Essa celebração se deu nos dias 02 e 03 de novembro pelo canal no YouTube da produção, com direito a um bate papo com parte dessa equipe.

Para contextualizar, vamos ao resumo da história.

Dogville é essa pequena cidade, com pouquíssimos habitantes, dentre eles Tom Edison Jr., que se achava meio que escritor meio que filosofo, ele tentava ser o guia da moral da cidade, o conciliador dos conflitos e solucionador de problemas.

Os principais habitantes (para não dizer os únicos) tinham características peculiares, como a hipocondria do pai de Tom, a insistência de um tal de Jack em dizer que não era cego, a soberba de Ben, só porque era motorista de carga, e assim por diante. Contudo, no conjunto, eles pareciam ser boas pessoas.

Em uma noite, quando eles estavam reunidos na igreja, em uma das frequentes reuniões discutir possíveis problemas, uma jovem aparece fugindo de algo perigoso, provavelmente da cidade grande, Grace.

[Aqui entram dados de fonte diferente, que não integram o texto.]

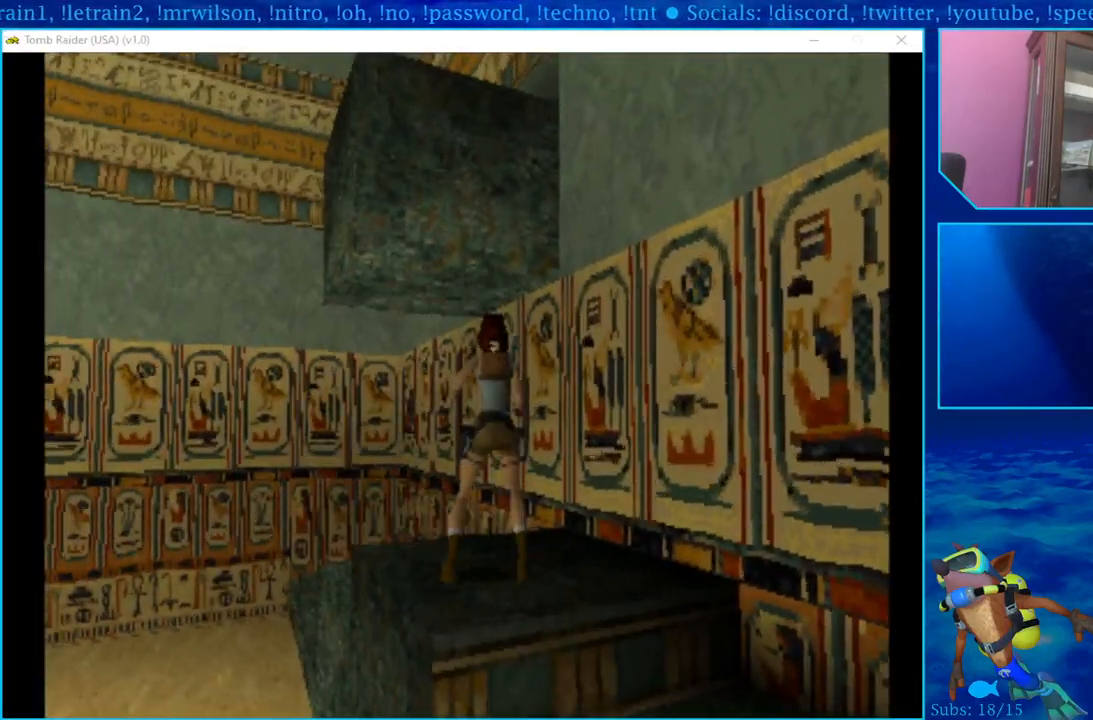
{"buttons": [], "left_stick": "center", "right_stick": "center", "events": [[317, "DPAD_UP", "down"], [450, "DPAD_UP", "up"]]}
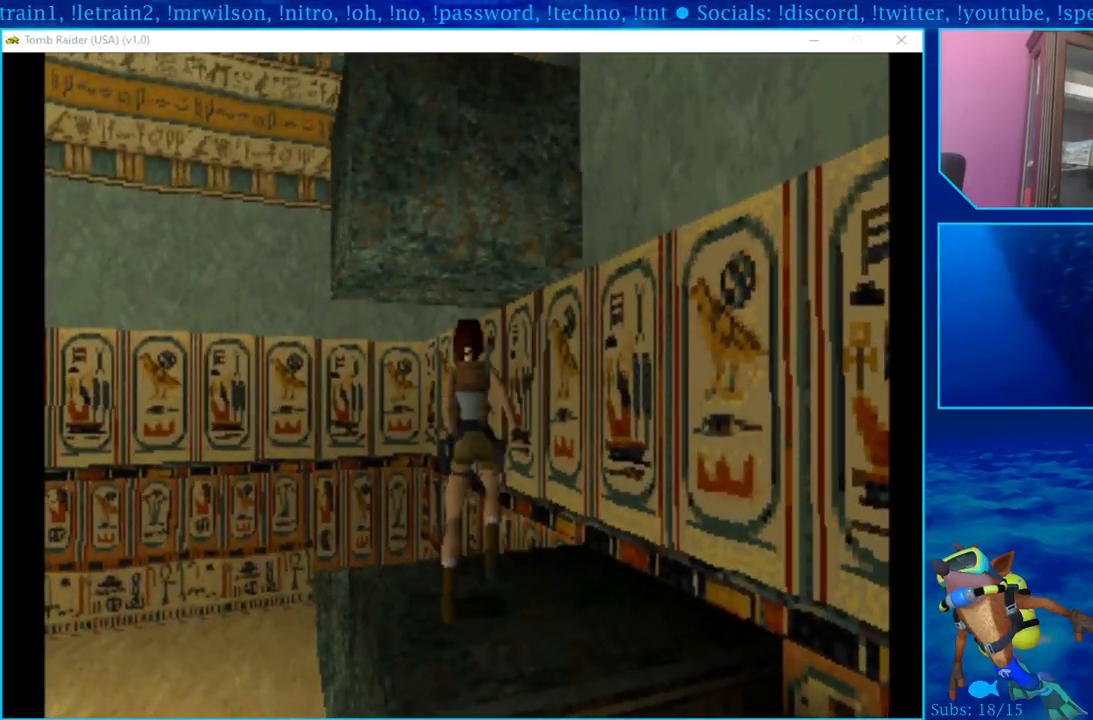
{"buttons": ["DPAD_LEFT"], "left_stick": "center", "right_stick": "center", "events": [[417, "DPAD_LEFT", "down"]]}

Ela não podia voltar de onde veio e Tom a convenceu de que fugir seria pior, então ela ficou em Dogville por aquela noite.

Ela se encantou pela cidade e quis ficar mais, sentia-se segura ali, mas sua presença poderia ameaçar a paz do lugar e, por isso, os habitantes tiveram que votar para decidir se era prudente, a concordância por essa decisão deveria ser unanime. Isso não iria acontecer caso Grace não conhecesse ninguém ali, ela teria que mostrar que era de confiança.

A missão era difícil porque Grace não poderia falar do que estava fugindo, mas foi concedido a ela um prazo de duas semanas para mostrar que era de confiança, haveria nova assembleia municipal depois desse prazo e, nesse momento, decidiram de vez se ela ficaria ou não. O que Grace deveria fazer em troca era oferecer mão de obra, ajuda a quem precisasse.

No dia seguinte ela passou de casa em casa oferecendo ajuda, mas o povo da cidade não estava acostumado a ter ajuda, então deu pouco espaço para ela. A primeira a ceder e aceitar ajuda foi Ma Ginger, que plantava groselhas e tinha uma lojinha. A partir daí a ajuda de Grace foi sendo aceita, assim como ela mesma. O único que ainda não a aceitava era Chuck, mas até ele concordou com a presença dela depois das duas semanas.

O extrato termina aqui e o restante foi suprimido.